Yesterday I came across this blog. It’s the ramblings of one Aziz Ansari. He’s mad as hell, and he’s not going to take it anymore. The target of his disdain? IMAX.
See, apparently IMAX theaters have been shrinking for some time now. What used to be a 76-foot-tall screen is now, in some multiplexes, only a 28-foot-tall screen. Aziz argues that even though these theaters capture “the unparalleled sound and picture quality of IMAX,” they are, by their very definition, not IMAX theaters.
I tend to agree. What surprises me, though, is how long this “scam” has been going on.
I remember when the IMAX screen came to my local multiplex. It was years ago, and when I walked in, I was surprised. This screen was only slightly larger than the other theaters in the building.
I got over it and moved on. Aziz did not.
But his blog stops with size. With this article, I’d like to delve just a little further. The running comment from the IMAX higher-ups is that “IMAX” is about sound and picture quality, not only screen size. And five years ago I would have bought the party line. Now, though, I really do feel like the company is preying on the ignorance of the movie-going audience.
It used to be that, while many multiplexes left much to be desired, IMAX represented the latest in surround sound technology and quality projection. When you walked into a normal theater, you would get a fuzzy 35mm projection on a dirty screen and a stereo (or, God help you, mono) audio track. Even with the advent of surround sound, there was something IMAX had that no traditional theater could, and it wasn’t just size. All IMAX movies were shot and projected in 70mm film, more than twice the resolution (for lack of a better word) of 35mm film.
These were reserved for documentaries and specialty films.
Then IMAX made the leap to the mainstream, deciding to show big tentpole films on their screens. They moved into multiplexes–buildings where it simply wasn’t feasible to install their multi-stories-tall screens. Instead they installed really big screens, and hoped nobody would notice the difference.
Besides, these IMAX theaters had better video and audio quality than any traditional theater, right? Not really.
Let’s take this one at a time, starting with audio. With THX clearing the way for more and more advanced surround sound systems, I would dare any person to really hear a difference between an IMAX theater and a good multiplex theater. And because the same movies that play on traditional screens now play on IMAX screens as well, they both get basically the same sound mix. Sure, some audiophiles might argue with me, but most of us simply can’t hear a difference.
So sound is a non-issue. But what about picture?
That one gets a little muddier. IMAX projectors are 70mm projectors, and the image has the capacity to far exceed any digital theater. But the potential is rarely realized. I’ll explain…

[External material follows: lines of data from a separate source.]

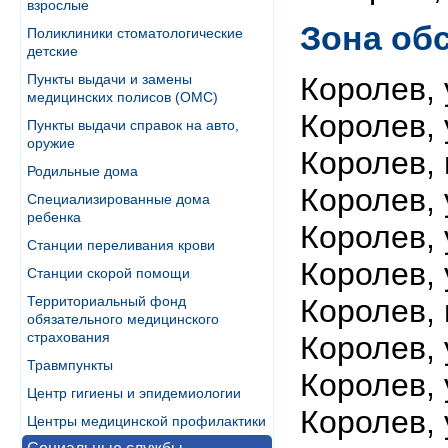
взрослые
Зона об
Поликлиники стоматологические
детские
Пункты выдачи и замены
Королев, 
медицинских полисов (ОМС)
Королев, 
Пункты выдачи справок на авто,
оружие
Королев, 
Родильные дома
Королев,
Специализированные дома
ребенка
Королев,
Станции переливания крови
Королев, 
Станции скорой помощи
Территориальный фонд
Королев, 
обязательного медицинского
страхования
Королев, 
Травмпункты
Королев, 
Центр гигиены и эпидемиологии
Королев, 
Центры медицинской профилактики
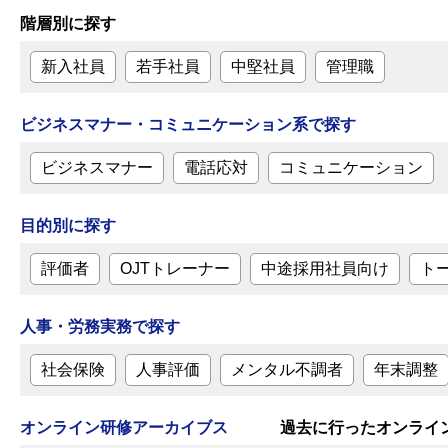
階層別に探す
新入社員
若手社員
中堅社員
管理職
ビジネスマナー・コミュニケーション系で探す
ビジネスマナー
電話応対
コミュニケーション
目的別に探す
評価者
OJTトレーナー
中途採用社員向け
ト
人事・労務実務で探す
社会保険
人事評価
メンタル不調者
年末調整
オンライン研修アーカイブス
過去に行ったオンライン研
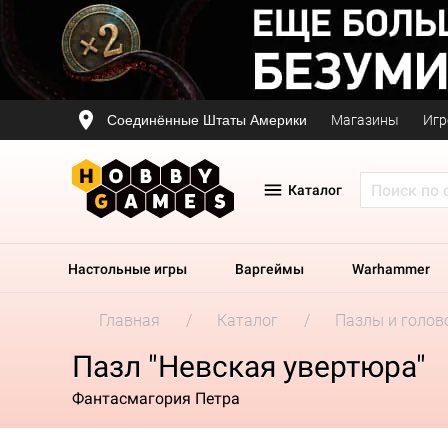
Соединённые Штаты Америки
Магазины
Игр
Каталог
Настольные игры
Варгеймы
Warhammer
Главная
Каталог
Пазлы и голов
Пазл "Невская увертюра"
Фантасмагория Петра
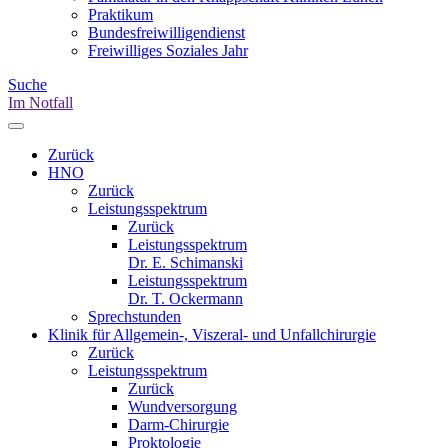
Praktikum
Bundesfreiwilligendienst
Freiwilliges Soziales Jahr
Suche
Im Notfall
Zurück
HNO
Zurück
Leistungsspektrum
Zurück
Leistungsspektrum
Dr. E. Schimanski
Leistungsspektrum
Dr. T. Ockermann
Sprechstunden
Klinik für Allgemein-, Viszeral- und Unfallchirurgie
Zurück
Leistungsspektrum
Zurück
Wundversorgung
Darm-Chirurgie
Proktologie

Most movies are shot on 35mm film. So when they are shown in IMAX, there is an artificial up-rezzing process that occurs. While IMAX will tell you a 70mm print blown up from 35mm looks better than native 35mm, I don’t buy it. You can’t just create picture information from nothing. And when I went to see Harry Potter and the Goblet of Fire, the first up-rezzed 35mm film to be offered on our local IMAX screen, I was unimpressed. The image was jumpy, the film was grainy as hell (much more than you’d notice in a 35mm theater), and every flaw was painfully apparent.
Films like The Dark Knight, though, do a better job of taking advantage of the IMAX resolution, shooting some of their scenes in 70mm. But those movies are few and far between. And while I was blown away by the native IMAX 70mm sequences in Dark Knight, most of the buddies around me didn’t even register the difference until I pointed it out to them.

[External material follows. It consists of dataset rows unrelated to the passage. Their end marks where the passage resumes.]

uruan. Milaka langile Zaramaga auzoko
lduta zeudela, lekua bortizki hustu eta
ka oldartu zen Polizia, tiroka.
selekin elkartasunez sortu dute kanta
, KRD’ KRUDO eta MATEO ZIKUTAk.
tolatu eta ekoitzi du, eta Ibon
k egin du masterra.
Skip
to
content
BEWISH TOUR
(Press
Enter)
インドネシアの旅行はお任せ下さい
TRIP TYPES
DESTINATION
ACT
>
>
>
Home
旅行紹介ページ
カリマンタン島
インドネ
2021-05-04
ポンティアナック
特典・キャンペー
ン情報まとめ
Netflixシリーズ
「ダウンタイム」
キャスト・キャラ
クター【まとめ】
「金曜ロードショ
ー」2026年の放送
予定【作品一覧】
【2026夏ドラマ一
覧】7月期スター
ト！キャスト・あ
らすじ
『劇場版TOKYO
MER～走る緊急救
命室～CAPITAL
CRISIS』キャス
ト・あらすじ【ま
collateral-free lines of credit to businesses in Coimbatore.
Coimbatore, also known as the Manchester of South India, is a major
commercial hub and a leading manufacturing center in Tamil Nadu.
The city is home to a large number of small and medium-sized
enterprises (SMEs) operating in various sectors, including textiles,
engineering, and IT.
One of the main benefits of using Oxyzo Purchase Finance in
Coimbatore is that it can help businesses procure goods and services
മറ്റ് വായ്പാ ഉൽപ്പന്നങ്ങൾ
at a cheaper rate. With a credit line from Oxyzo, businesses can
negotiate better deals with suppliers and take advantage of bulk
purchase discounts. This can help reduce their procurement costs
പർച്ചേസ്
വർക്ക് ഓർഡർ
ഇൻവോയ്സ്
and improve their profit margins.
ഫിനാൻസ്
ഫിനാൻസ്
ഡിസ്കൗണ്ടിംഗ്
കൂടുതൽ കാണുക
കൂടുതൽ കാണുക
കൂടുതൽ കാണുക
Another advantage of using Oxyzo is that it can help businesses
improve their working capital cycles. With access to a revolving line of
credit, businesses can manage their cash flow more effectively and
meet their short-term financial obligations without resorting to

To add insult to injury, digital theaters have come along and blown away the competition. Sitting in a large, 4k (4000 lines of horizontal resolution) theater, I am blown away in a way I never was by IMAX. It’s not just the sharpness and clarity, it’s also the color reproduction and the steadiness. All projection systems, 35mm or 70mm, have a jumpiness to them that is the result of the physical film running through the projector. Digital theaters, though, don’t have this. It’s most apparent when the green “preview” boxes come up. Instead of jumping around slightly, they are completely sharp and look almost painted on the wall. Traditional IMAX still cannot mimic that steadfastness.

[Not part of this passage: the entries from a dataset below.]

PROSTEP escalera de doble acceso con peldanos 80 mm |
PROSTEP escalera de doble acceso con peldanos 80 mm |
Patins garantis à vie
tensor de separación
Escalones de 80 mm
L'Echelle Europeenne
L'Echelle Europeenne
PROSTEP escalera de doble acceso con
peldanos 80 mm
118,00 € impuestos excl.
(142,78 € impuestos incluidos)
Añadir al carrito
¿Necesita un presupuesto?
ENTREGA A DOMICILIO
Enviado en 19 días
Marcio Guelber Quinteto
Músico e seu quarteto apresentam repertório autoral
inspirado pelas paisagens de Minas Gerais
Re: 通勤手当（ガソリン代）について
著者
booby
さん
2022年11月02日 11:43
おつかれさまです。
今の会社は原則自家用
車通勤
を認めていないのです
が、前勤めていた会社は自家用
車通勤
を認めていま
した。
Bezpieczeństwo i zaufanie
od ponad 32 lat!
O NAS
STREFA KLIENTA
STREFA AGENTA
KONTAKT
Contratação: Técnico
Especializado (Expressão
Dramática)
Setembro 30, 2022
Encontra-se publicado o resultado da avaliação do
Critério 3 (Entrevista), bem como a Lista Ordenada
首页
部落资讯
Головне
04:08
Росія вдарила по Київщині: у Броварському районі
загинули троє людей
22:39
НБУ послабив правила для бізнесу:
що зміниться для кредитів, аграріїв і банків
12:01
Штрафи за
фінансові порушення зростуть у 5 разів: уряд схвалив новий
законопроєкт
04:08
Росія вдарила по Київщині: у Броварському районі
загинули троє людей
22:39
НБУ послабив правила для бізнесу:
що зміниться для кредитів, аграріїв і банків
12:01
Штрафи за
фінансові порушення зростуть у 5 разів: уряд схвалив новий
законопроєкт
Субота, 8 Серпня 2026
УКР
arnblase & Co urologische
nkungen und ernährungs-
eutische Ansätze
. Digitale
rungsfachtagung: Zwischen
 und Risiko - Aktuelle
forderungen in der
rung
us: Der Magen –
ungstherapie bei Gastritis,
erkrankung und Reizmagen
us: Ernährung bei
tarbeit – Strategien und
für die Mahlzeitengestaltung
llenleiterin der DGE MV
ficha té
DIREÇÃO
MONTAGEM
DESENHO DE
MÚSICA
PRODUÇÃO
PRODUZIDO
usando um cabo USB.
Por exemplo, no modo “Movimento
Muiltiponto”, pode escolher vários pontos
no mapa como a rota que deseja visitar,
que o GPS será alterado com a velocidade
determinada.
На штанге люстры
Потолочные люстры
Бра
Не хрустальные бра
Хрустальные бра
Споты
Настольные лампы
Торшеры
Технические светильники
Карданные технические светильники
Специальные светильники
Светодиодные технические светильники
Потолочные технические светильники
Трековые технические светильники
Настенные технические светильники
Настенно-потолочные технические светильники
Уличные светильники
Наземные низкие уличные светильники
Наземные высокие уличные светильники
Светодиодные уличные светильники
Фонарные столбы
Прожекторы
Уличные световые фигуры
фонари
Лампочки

Then you get the IMAX 3D argument. I reject this completely. When it comes to a movie that is dealing in depth perception, the most important thing is that the image is steady and sharp. Digital theaters run circles around IMAX when it comes to this.
But there are arguments to be made that 3D movies are better in IMAX. The real issue, then, is when IMAX takes movies shot on 35mm, artificially blows them up to 70mm, projects them on a screen that is only slightly larger than a normal theater screen, and charges five bucks more for a ticket.
That, ladies and gentlemen, is a ripoff.
I’m still excited about IMAX. If more digital IMAX screens can get made, and if filmmakers will start shooting in native 70mm digital 3D, IMAX will be king. For now, though, the IMAX technology is better, resolution wise, than the movies being produced. When this changes, IMAX will be the best way to see big summer movies.
Until then, best to stick with a great digital theater. If the screen is a little too small for you, sit a couple of rows closer. Save yourself some cash.